Disasters pose a significant financial burden on affected individuals and communities, as well as the broader economy. This impact only continues to grow as disasters continue to escalate in frequency and severity across the nation. 

To address this pressing issue, a panel of experts at the U.S. Chamber Foundation’s 12th Annual Building Resilience Conference discussed innovative approaches to reducing risk and cost, thereby bolstering community resilience.

Ongoing Investment and Incentives Can Drive Disaster Mitigation Efforts

The impacts of climate change can be seen in the recent rise of natural disasters across the country. Roy Wright, President & Chief Financial Officer at IBHS, noted that grant programs are critical to providing aid — but grant money alone isn’t enough to drive down costs.
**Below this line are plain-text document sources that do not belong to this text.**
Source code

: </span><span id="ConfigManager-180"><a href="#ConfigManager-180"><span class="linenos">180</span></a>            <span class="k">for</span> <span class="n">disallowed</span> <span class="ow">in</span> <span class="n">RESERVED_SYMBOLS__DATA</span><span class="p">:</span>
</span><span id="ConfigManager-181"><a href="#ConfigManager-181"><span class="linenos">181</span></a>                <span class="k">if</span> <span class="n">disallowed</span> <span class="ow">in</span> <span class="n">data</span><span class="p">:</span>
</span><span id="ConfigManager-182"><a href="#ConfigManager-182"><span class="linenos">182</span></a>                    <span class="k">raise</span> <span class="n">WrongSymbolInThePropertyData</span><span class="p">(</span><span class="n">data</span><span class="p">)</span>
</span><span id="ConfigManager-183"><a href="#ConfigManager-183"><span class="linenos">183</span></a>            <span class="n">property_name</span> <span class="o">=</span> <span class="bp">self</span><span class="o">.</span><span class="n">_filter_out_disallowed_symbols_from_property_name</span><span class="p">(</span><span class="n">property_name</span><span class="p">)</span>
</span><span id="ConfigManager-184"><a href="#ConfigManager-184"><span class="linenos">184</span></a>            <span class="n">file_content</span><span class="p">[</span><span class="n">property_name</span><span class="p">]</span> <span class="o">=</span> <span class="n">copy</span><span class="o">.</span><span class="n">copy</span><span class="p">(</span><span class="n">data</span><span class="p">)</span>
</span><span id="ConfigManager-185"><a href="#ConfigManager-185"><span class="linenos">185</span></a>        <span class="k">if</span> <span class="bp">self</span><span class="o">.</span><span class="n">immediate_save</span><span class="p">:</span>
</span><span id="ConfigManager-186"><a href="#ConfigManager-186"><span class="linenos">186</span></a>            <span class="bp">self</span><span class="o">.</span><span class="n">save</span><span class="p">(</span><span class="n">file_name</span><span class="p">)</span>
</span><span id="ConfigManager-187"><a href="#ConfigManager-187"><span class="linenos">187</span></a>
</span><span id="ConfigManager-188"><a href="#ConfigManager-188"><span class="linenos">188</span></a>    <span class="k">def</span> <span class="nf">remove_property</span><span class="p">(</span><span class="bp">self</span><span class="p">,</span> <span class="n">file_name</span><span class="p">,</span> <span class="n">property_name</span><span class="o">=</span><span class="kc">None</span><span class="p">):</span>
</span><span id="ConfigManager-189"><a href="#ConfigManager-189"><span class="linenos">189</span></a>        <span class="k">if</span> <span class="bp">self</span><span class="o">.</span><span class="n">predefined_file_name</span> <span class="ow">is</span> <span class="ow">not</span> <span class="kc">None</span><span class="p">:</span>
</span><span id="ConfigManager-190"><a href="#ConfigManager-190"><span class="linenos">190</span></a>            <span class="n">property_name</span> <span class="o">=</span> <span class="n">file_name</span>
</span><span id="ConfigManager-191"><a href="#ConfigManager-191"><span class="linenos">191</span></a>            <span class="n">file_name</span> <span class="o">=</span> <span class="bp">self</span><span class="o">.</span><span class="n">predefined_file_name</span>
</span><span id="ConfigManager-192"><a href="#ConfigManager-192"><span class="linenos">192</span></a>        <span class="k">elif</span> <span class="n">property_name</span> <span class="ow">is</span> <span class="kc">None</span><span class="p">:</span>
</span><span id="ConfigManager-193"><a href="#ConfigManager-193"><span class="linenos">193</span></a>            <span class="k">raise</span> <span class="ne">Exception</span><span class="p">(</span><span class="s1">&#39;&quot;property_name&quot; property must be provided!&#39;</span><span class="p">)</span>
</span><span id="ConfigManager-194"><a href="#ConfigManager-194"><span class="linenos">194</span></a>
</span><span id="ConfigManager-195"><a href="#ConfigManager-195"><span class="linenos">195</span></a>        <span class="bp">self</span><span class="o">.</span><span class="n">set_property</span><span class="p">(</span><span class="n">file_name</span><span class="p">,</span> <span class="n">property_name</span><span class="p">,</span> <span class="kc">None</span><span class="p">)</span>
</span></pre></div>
“It requires investments of people’s hard-earned money,” Wright elaborated. “There’s a top 25 percent or so of Americans who likely could afford to take those actions — how do we nudge them … to do that? [And] how do we get businesses to take those kinds of actions?”

Daniel Kaniewski, Managing Director of the Public Sector at Marsh McLennan, echoed Wright’s sentiment.

“The government alone can’t solve this problem,” Kanieswki emphasized. “It’ll take incentives for individuals … but it’ll also take incentives from a policy standpoint or incentives from other industries.

Romaine Seguin, CEO of Good360, emphasized the need for ongoing financial support in disaster mitigation — not just in the first few days, but on an ongoing basis.

“Two weeks, two months, six months [later], people are still displaced,” said Seguin. “We can really see our strength [in] the stages of a disaster, and collectively, we can support all stages together to start mitigating some of that expense.”

Encouraging ‘Good Behavior’ Can Encourage Communities to Take Preventative Action

Kaniewski acknowledged that the emergency management sector should be using “every tool in the toolbox” to encourage “good behavior” across communities.

“One of those tools is … parametric insurance, which is essentially paying out after a specific event happens,” he explained. “There’s no need for doing insurance adjusting or damage assessments, and that can cover an entire community.”

To assess the viability of this strategy, Marsh McLennan launched a pilot in a low-to-moderate-income community in lower Manhattan. By participating in this initiative, residents would receive a level of financial protection from potential flooding in addition to any federal funds from FEMA.

“These underserved communities, they generally don’t have renters’ or homeowners’ insurance, much less flood [insurance],” Kaniewski noted. “But a solution like this, that we brand as ‘community-based catastrophe insurance,’ we believe … can help close the gap between those who are insured and those who are uninsured.”

Pre-Disaster Mitigation for Supply Chains Ensures Communities Get the Support They Need

When disasters strike, communities often need aid in the form of supplies. A pre-disaster mitigation approach can ensure supply chains are strong enough to provide sufficient, timely support.

“If we pre-stage the product now and mitigate the hiccups in the supply chain, we can get [that] much ahead of this when victims are in need,” Seguin said.

Wright agreed, noting that disrupted chains can limit the availability of necessary materials to rebuild stronger communities.

“Sometimes, the pre-disaster mitigation is really about making sure that near-term recovery and repair frame has the availability that logistics have played out,” he added.

Of course, the task of building resilient supply chains — and encouraging communities to be proactive about disaster mitigation and prevention — can’t be done in a silo.

“We need to do better advocating for this … [because] advancing these issues is so critically important,” emphasized Kaniewski. “The bottom line for me is none of us can do this on our own. We need to do this together.”